### Problem to solve
Carry on the Linn Energy stock commentary below, starting right after its final sentence.

### Supplied passage
============================================================
Linn Energy (Nasdaq: LINE) has mostly recovered from its fall down to $36 and is now in the mid-$38s. However, it is lower than when I first started looking at it where it was above $40. There were some murmurs of accounting problems a few months ago that brought the stock down.  It was not a huge decline considering the high dividend and the lack of substantive evidence. Now that the stock has recovered it seems poised to continue growing.

The company managed to increase its distributions and expand its operations in a deteriorating price environment. It seems like sound logic that increase in natural gas prices will eventually work in the company’s favor. Its hedging strategy might push back gains from fast rising prices, but eventually it will benefit.

Linn also seems to be beefing up its oil reserves. Its acquisition of Berry Petroleum gives it primarily reserves in oil. That diversity should help it get through the near-term, and should allow the company to keep paying its great 7.6% dividend.

Linn Energy is a master limited partnership with all the tax issues that brings. Linn Co, LLC (Nasdaq: LNCO) is a company that is designed to avoid that annoying K-1 filing for Linn Energy. Instead the dividends are passed through to the Linn Co and taxes are paid at that level, then distributed to shareholders with the standard 1099-DIV simplifying things a bit. Linn Co does have a lower yield of 7.3%, and trades separately from Linn Energy with the potential for a premium or a discount. Consult a tax lawyer or accountant to handle these issues if you are unfamiliar with them.
============================================================
### Information provided
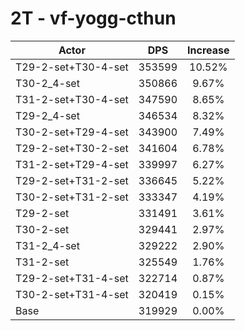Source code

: # 2T - vf-yogg-cthun
| Actor | DPS | Increase |
|---|:---:|:---:|
|T29-2-set+T30-4-set|353599|10.52%|
|T30-2_4-set|350866|9.67%|
|T31-2-set+T30-4-set|347590|8.65%|
|T29-2_4-set|346534|8.32%|
|T30-2-set+T29-4-set|343900|7.49%|
|T29-2-set+T30-2-set|341604|6.78%|
|T31-2-set+T29-4-set|339997|6.27%|
|T29-2-set+T31-2-set|336645|5.22%|
|T30-2-set+T31-2-set|333347|4.19%|
|T29-2-set|331491|3.61%|
|T30-2-set|329441|2.97%|
|T31-2_4-set|329222|2.90%|
|T31-2-set|325549|1.76%|
|T29-2-set+T31-4-set|322714|0.87%|
|T30-2-set+T31-4-set|320419|0.15%|
|Base|319929|0.00%|
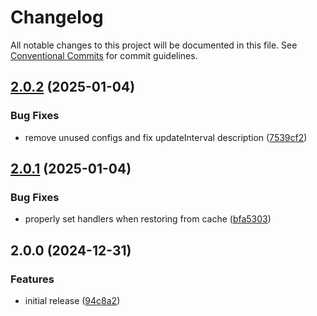 # Changelog

All notable changes to this project will be documented in this file. See
[Conventional Commits](https://conventionalcommits.org) for commit guidelines.

## [2.0.2](https://github.com/jabrown93/homebridge-philips-hue-sync-box-v2/compare/v2.0.1...v2.0.2) (2025-01-04)

### Bug Fixes

* remove unused configs and fix updateInterval description ([7539cf2](https://github.com/jabrown93/homebridge-philips-hue-sync-box-v2/commit/7539cf2ddedabf966057791106d126d2ccb814a9))

## [2.0.1](https://github.com/jabrown93/homebridge-philips-hue-sync-box-v2/compare/v2.0.0...v2.0.1) (2025-01-04)

### Bug Fixes

* properly set handlers when restoring from cache ([bfa5303](https://github.com/jabrown93/homebridge-philips-hue-sync-box-v2/commit/bfa5303955cff2c7939978050f67eb16817e92c4))

## 2.0.0 (2024-12-31)

### Features

* initial release ([94c8a2](https://github.com/jabrown93/homebridge-philips-hue-sync-box-v2/commit/94c8a2bed2d96badc0e73941f328d9b4fb1ede5c))
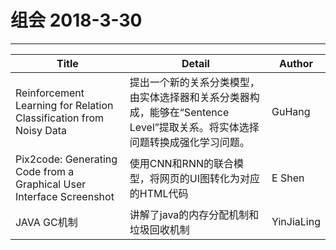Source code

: # 组会 2018-3-30
------------
| Title                                    | Detail                                   | Author     |
| ---------------------------------------- | ---------------------------------------- | ---------- |
| Reinforcement Learning for Relation Classification from Noisy Data | 提出一个新的关系分类模型，由实体选择器和关系分类器构成，能够在“Sentence Level”提取关系。将实体选择问题转换成强化学习问题。 | GuHang     |
| Pix2code: Generating Code from a Graphical User Interface Screenshot | 使用CNN和RNN的联合模型，将网页的UI图转化为对应的HTML代码       | E Shen     |
| JAVA GC机制                                | 讲解了java的内存分配机制和垃圾回收机制                    | YinJiaLing |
============================================================
### Answer area
Conclusion

Chesapeake is the capital gains investment here. Oil is an important part of the company’s business, but out of necessity and due to success. It is a natural gas producer, but has had a hard time due to the price of natural gas. Oil is likely to remain important for the next year or two, but over the next 2-3 years a lot of production will be activated with even more coming after that. Things like refueling stations, CNG factories, LNG factories, and a whole slew of potential political initiatives for clean natural gas or local energy sources. Linn Energy is the dividend investment, and if it continues to play it smart it can keep distributions and even increase them. It has done well with natural gas even in a terrible price environment. When things improve it should have an easier go of it, and in the mean time it is adding more oil to its business.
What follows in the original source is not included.